ベトナム最大の富豪として知られるファム・ニャット・ヴオン(Phạm Nhật Vượng)氏が率いる2つの企業が合併を完了し、同国で最も多様な交通・運輸ソリューションを提供する企業体が誕生した。2026年2月28日、GSM(グリーン・アンド・スマート・モビリティ)がGF(グリーンフィード)の吸収合併を完了したと発表された。
合併の概要と新生GSMの位置づけ
今回の合併により、GSMはベトナム国内において最も多様な交通・運輸ソリューションを提供する企業へと生まれ変わった。GSMはもともとビングループ(Vingroup、ベトナム最大のコングロマリット)傘下でEVタクシーサービスやライドシェア事業を展開してきた企業である。GFとの統合により、事業領域のさらなる拡大が見込まれる。
ファム・ニャット・ヴオン氏とは
ファム・ニャット・ヴオン氏は、ベトナムの電気自動車メーカー「ビンファスト(VinFast)」の創業者としても世界的に知られる実業家である。
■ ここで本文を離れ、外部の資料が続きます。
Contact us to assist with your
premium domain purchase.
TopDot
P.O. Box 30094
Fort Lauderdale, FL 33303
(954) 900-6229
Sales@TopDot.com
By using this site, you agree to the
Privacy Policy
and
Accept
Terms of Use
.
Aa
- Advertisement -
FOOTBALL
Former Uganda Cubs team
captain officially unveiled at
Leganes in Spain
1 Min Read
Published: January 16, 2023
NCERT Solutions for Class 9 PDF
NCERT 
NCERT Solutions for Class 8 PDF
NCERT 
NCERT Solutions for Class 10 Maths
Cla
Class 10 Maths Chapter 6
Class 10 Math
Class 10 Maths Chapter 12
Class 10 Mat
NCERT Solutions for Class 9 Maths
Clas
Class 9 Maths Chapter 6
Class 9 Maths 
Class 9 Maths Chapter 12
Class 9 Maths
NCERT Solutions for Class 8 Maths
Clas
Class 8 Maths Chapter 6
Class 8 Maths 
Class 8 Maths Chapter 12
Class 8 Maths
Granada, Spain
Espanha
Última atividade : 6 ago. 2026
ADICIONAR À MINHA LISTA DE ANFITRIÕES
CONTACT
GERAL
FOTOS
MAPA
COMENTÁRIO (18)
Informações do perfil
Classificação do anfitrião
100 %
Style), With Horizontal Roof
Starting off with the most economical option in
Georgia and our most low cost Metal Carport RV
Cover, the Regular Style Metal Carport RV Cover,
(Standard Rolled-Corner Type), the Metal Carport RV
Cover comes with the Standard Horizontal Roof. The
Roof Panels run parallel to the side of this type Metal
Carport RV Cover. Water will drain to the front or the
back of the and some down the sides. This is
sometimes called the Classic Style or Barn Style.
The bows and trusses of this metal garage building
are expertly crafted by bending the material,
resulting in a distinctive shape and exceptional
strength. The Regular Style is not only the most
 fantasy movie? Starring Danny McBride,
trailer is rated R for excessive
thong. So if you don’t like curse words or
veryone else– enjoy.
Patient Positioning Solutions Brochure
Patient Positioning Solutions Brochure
不動産開発からスタートしたビングループを、自動車、スマートフォン、病院、学校、リゾート開発まで手掛ける巨大複合企業に育て上げた。近年はEVと持続可能なモビリティ分野への投資を加速させており、今回の合併もその戦略の一環と位置づけられる。
日本企業・投資家への示唆
ベトナムでは政府主導でEV普及政策が進められており、ビンファストを中心としたEVエコシステムの構築が急ピッチで進んでいる。GSMの事業拡大は、充電インフラ、バッテリー関連技術、物流・配送サービスなど、日本企業にとっても協業や投資の機会が広がる可能性を示唆している。ベトナムの交通・モビリティ市場の動向は、今後も注視が必要である。